Darin soll ich einen AS-i Bus und Profibus mit Frequenzumrichter in Betrieb nehmen.
Umrichter und Profibus laufen einwandfrei.
Wie nehme ich den AS-i Bus in Betrieb???

Folgende Komponenten sind im Einsatz:

CPU315-2DP
CP342-2P
eine SIRIUS Ampelleuchte mit AS-i
und diverse Sensoren

Wie finde ich die Adressen der Sensoren/Aktoren herraus (ohne Adressiergerät)??
Wie programmiere ich den AS-i Bus??


Gruß
Marc


----------



## wiesel187 (21 März 2012)

Moin,
im Link sind alle Infos die du benötigst .......

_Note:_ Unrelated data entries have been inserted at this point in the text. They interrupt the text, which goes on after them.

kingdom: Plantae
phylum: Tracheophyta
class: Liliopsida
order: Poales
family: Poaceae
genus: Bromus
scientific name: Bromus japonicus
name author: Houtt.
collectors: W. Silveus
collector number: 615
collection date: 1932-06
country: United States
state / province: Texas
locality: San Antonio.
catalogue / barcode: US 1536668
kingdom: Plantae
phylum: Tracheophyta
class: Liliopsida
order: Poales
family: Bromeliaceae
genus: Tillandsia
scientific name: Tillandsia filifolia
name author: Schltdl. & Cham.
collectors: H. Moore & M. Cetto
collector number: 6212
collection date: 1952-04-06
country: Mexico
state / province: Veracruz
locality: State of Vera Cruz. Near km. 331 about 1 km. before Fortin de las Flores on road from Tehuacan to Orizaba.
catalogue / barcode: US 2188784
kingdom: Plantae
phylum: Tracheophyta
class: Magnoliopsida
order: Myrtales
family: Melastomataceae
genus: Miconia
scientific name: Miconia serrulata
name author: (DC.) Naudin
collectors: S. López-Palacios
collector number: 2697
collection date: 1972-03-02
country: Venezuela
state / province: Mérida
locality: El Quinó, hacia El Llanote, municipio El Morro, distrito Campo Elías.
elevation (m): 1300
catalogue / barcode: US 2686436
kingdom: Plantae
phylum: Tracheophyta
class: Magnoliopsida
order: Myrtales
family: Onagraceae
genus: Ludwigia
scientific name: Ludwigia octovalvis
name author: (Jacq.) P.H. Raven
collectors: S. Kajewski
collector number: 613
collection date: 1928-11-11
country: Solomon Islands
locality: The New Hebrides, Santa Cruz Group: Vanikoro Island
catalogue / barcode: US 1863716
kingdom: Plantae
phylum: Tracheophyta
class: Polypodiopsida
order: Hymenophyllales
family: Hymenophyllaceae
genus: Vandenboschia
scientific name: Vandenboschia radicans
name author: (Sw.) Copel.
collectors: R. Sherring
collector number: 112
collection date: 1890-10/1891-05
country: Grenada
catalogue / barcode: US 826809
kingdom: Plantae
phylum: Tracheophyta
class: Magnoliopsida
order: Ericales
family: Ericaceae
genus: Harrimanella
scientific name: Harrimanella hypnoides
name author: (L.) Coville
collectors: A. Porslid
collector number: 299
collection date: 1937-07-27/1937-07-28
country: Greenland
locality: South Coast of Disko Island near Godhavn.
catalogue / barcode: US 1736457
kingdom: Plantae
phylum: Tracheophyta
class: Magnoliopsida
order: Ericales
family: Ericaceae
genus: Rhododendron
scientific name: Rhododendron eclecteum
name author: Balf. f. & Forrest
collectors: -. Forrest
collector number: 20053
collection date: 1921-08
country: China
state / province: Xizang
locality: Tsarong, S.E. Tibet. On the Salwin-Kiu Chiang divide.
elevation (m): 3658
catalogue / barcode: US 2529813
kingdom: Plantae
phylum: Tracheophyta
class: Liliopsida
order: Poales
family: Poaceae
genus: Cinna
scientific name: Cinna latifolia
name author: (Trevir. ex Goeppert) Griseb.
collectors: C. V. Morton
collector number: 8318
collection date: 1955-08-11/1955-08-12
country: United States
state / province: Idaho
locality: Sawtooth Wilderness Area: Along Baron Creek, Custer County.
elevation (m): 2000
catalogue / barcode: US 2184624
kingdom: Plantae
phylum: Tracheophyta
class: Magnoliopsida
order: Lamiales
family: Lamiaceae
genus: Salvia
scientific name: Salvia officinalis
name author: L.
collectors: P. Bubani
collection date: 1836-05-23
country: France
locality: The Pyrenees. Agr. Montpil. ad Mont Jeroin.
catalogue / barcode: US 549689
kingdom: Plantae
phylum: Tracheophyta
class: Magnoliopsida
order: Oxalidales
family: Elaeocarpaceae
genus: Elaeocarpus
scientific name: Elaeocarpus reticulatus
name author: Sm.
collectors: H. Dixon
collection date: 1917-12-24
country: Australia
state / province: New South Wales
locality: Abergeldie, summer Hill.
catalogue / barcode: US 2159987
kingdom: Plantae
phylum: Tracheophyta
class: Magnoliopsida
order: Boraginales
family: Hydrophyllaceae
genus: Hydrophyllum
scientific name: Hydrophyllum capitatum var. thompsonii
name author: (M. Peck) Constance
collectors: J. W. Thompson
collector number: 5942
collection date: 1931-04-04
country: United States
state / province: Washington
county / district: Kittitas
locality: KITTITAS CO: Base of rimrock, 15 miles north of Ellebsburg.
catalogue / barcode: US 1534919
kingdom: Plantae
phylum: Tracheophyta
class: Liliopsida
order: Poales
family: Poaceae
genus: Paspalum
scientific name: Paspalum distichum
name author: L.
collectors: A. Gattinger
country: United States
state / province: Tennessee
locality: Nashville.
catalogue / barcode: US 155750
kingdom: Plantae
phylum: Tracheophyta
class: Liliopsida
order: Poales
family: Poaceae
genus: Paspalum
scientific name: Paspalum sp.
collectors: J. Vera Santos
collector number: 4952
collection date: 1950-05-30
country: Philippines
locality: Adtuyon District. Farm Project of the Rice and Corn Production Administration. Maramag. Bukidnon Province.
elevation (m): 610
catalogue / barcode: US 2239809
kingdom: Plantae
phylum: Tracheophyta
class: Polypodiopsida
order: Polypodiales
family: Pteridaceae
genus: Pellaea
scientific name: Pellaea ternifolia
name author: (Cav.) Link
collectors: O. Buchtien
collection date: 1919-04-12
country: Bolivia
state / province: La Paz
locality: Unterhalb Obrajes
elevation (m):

http://www.ifm.com/mounting/7390566DE.pdf

Viel Erfolg..
Bei weiteren Dingen einfach Fragen.

Grüße
wiesel


----------



## dtsclipper (21 März 2012)

ich glaube das hilft auch...

http://cache.automation.siemens.com...7_HB/CP_343-2_Manual_2008-08_X-2010-08_de.pdf


----------



## olddragon (21 März 2012)

Hallo, Roadrunner.. 


Wie sieht dein CP342 aus? Hast du an ihm bereits Slaves angeschlossen? Du solltest vorsichtshalber mit _*einem *_Slave beginnen. Schau dir die Signale auf dem CP342 an: In der unteren Hälfte siehst du 10 LEDs, die aufleuchten (oder auch nicht). Sie zeigen dir die Adressen der angeschlossenen Slaves an. Darüber befinden sich noch 3 LEDs mit den Bezeichnungen +10, +20 und B. Leuchten diese LEDs mit, so musst du den jeweiligen Wert zu den unteren 10 LEDs dazuzählen und hast nun eine Übersicht, welche Slaves aktiv sind. Das geht natürlich nur, wenn die Slaves bereits mit Adressen belegt sind.
In der Hardwarekonfiguration musst du natürlich vorher einen Adressbereich für den CP342 vergeben. Aus der Slaveadresse und diesem Adressbereich ergeben sich dann die Ausgänge für deine Ampel. Ich kann dir auch gerne eine Excel-Liste zukommen lassen, mit der du die entsprechenden Ein- und Ausgänge sehr leicht zuordnen kannst.

mfg

olddragon


----------



## olddragon (21 März 2012)

Ich würde die Excel-Datei gerne hier einstellen, weiß allerdings nicht, wie es geht. Gebt mir mal nen Tip!


----------



## jonny_b (22 März 2012)

Hallo,
die gibt es hier:

http://support.automation.siemens.c...arch&searchinprim=0&nodeid0=16599820&x=16&y=8

oder als Anhang (unter dem "Erweitert" Schalter)


----------